== DOCUMENT ==
Fatal Instinct Review

Whilst the writing/directing trio of Zucker Abrahams Zucker, responsible for Airplane!, Top Secret or Naked Gun, are undoubtedly the most famous exponents of a scattershot approach to humour, Carl Reiner has been taking a similar path for almost as many years without any noticeable credit for his work. Where The Jerk, The Man With Two Brains, Dead Men Don't Wear Plaid and All Of Me are seen as Steve Martin, Reiner gets a criminally low amount of recognition for his work, none of which was helped by the poor, slightly unfair critical reaction to Fatal Instinct, Reiner's spoof of that particularly late-eighties/early-nineties genre of the glossy, sexually tense thriller.



Fatal Instinct stars Armande Assante as Ned Ravine, a cop who works too hard, whose marriage to Lana Ravine (Kate Nelligan) is on the rock and whose secretary, Laura (Sherilyn Fenn) fears for the return of her husband abandoned at sea years before. As if this wasn't enough, Ravine is also a leading prosecuting attorney, at risk from a notorious criminal, Max Shady (James Remar), he helped put away and who is now coming up for release. Ravine's life, as exhausting as it is, is further complicated following the entrance of Lola Cain (Sean Young), a sexy femme fatale and suspect in a recent murder. Ravine, however, can't help falling for her, despite the dangers in doing so, made worse by her frequent and unnecessary use of an ice-pick.

With his wife and her younger lover, Max Shady and, in all likelihood, Lola Cain out to kill him, will Ned Ravine ever get the opportunity for a good night's sleep or will a bullet get in the way of putting his head on his pillow?

== WHAT THIS EXERCISE ASKS ==
1. Check each statement against the Fatal Instinct review and answer yes or no, quoting the words of the review that decide it: (a) Lola Cain is played by Sean Young. (b) Max Shady has already been released. (c) Laura is Ned Ravine's wife.
2. Turn everything in the records from the line containing "pose: elev=108.5 azim=207.0" down to the line containing "Dot at: (306, 237)" into a JSON list of strings, one string per line, with blank lines omitted.

== SUPPLIED MATERIAL ==
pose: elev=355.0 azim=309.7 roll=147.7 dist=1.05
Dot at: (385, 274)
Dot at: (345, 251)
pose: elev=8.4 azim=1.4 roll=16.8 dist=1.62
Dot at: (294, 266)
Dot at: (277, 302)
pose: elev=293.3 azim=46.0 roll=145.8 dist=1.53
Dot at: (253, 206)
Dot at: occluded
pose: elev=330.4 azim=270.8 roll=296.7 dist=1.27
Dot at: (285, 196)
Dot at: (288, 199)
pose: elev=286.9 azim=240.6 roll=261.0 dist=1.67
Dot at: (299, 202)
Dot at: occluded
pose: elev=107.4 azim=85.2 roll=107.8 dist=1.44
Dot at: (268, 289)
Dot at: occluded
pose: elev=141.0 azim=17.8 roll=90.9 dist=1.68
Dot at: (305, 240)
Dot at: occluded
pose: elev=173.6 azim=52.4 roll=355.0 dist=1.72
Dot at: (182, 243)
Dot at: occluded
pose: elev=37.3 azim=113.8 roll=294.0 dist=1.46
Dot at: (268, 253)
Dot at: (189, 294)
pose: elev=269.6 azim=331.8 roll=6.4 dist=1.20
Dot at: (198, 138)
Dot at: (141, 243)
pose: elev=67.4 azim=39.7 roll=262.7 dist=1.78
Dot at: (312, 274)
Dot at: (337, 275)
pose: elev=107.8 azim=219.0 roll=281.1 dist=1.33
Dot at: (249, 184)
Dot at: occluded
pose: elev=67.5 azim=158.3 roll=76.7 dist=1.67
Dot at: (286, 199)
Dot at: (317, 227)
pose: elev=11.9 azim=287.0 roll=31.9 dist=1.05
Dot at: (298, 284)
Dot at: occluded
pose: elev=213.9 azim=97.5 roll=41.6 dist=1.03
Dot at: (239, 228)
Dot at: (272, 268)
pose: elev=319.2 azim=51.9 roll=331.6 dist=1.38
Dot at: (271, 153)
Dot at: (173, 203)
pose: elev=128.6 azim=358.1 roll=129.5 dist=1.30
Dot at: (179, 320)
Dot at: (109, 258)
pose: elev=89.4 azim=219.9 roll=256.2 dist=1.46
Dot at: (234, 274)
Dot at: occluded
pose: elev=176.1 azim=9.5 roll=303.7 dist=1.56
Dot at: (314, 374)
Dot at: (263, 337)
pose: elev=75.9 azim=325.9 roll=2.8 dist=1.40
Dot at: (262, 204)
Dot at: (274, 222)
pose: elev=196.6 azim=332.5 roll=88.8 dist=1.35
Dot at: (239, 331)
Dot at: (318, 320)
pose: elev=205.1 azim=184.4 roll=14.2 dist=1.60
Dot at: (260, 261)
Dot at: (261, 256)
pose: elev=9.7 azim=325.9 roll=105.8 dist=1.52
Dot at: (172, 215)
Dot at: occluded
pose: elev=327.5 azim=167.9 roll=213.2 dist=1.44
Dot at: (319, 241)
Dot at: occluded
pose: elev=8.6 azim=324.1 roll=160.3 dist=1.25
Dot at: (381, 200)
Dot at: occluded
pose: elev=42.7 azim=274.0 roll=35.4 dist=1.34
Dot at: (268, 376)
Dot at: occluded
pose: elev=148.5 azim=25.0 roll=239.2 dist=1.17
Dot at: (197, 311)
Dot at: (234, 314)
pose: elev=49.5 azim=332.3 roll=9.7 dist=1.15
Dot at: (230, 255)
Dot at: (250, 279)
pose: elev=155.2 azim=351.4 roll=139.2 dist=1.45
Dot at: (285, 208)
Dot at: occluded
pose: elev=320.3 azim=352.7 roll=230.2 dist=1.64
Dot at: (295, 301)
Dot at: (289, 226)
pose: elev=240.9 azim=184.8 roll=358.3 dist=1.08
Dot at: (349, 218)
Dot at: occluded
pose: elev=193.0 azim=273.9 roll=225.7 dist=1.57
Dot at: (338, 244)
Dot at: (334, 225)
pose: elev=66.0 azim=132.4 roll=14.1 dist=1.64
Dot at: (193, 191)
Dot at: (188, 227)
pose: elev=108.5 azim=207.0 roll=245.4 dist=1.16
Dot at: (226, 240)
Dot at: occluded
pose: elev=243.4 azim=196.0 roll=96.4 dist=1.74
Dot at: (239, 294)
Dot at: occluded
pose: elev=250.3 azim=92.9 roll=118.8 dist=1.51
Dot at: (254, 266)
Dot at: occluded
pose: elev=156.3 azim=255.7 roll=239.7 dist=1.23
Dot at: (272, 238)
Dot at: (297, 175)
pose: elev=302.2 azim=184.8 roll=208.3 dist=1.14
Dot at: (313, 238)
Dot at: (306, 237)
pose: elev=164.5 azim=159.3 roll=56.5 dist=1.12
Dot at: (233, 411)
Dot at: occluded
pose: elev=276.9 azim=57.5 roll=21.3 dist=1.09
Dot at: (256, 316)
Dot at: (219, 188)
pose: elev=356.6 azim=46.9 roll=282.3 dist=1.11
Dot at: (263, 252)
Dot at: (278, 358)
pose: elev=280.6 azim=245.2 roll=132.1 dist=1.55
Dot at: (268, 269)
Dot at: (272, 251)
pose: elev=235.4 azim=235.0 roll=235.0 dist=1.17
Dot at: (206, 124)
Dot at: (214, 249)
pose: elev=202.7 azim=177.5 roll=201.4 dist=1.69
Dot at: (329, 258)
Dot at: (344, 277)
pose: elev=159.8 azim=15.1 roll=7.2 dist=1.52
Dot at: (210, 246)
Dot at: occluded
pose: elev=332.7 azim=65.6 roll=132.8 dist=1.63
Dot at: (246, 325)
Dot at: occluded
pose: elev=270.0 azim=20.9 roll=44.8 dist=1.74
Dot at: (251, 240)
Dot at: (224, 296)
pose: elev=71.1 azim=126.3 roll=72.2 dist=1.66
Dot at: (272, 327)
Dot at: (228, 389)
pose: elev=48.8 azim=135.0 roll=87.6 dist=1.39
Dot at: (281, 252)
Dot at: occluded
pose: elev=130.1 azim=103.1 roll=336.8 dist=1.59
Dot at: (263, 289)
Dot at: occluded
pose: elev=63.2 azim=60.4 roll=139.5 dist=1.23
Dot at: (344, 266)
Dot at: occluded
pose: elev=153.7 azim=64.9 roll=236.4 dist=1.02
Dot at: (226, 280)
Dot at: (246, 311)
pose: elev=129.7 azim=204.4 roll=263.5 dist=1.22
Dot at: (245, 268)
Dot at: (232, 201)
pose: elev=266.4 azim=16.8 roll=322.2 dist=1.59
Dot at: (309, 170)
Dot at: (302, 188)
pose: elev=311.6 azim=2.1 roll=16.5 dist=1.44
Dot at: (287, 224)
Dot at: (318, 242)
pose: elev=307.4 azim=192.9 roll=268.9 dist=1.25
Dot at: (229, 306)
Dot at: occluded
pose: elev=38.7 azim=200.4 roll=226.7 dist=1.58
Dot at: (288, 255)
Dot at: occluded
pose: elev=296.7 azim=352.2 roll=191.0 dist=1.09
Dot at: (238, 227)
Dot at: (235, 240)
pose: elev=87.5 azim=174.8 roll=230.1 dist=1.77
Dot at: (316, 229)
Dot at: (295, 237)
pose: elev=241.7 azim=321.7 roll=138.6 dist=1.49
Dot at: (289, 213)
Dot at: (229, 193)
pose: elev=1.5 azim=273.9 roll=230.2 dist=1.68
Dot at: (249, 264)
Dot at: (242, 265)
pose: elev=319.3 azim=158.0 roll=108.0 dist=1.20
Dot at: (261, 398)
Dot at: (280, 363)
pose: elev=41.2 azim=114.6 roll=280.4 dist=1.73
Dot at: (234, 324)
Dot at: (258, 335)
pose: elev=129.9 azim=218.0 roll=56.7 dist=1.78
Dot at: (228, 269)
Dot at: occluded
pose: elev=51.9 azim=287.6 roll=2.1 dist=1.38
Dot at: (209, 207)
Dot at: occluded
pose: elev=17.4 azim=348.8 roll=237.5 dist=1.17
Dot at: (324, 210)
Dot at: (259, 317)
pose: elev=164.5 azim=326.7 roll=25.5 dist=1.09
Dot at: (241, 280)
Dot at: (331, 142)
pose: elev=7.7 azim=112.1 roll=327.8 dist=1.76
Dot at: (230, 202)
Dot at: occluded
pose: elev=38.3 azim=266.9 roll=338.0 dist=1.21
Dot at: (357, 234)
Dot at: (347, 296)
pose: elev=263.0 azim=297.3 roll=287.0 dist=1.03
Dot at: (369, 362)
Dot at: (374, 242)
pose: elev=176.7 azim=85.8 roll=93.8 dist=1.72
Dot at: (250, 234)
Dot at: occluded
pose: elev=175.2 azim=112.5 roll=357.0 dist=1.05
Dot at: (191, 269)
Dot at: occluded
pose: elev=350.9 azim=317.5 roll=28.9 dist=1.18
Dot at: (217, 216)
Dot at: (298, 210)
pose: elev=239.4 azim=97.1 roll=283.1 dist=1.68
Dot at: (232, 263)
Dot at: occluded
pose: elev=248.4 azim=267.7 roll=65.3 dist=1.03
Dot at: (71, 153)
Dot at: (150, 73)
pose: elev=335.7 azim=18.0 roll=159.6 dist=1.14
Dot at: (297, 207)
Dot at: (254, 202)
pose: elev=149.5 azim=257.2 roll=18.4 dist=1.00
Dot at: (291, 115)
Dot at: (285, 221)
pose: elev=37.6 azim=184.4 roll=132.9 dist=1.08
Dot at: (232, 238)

== WRITTEN ANSWERS ==
1.
(a) Yes: "the entrance of Lola Cain (Sean Young)"
(b) No: "who is now coming up for release"
(c) No: "whose secretary, Laura (Sherilyn Fenn)"

2.
[
  "pose: elev=108.5 azim=207.0 roll=245.4 dist=1.16",
  "Dot at: (226, 240)",
  "Dot at: occluded",
  "pose: elev=243.4 azim=196.0 roll=96.4 dist=1.74",
  "Dot at: (239, 294)",
  "Dot at: occluded",
  "pose: elev=250.3 azim=92.9 roll=118.8 dist=1.51",
  "Dot at: (254, 266)",
  "Dot at: occluded",
  "pose: elev=156.3 azim=255.7 roll=239.7 dist=1.23",
  "Dot at: (272, 238)",
  "Dot at: (297, 175)",
  "pose: elev=302.2 azim=184.8 roll=208.3 dist=1.14",
  "Dot at: (313, 238)",
  "Dot at: (306, 237)"
]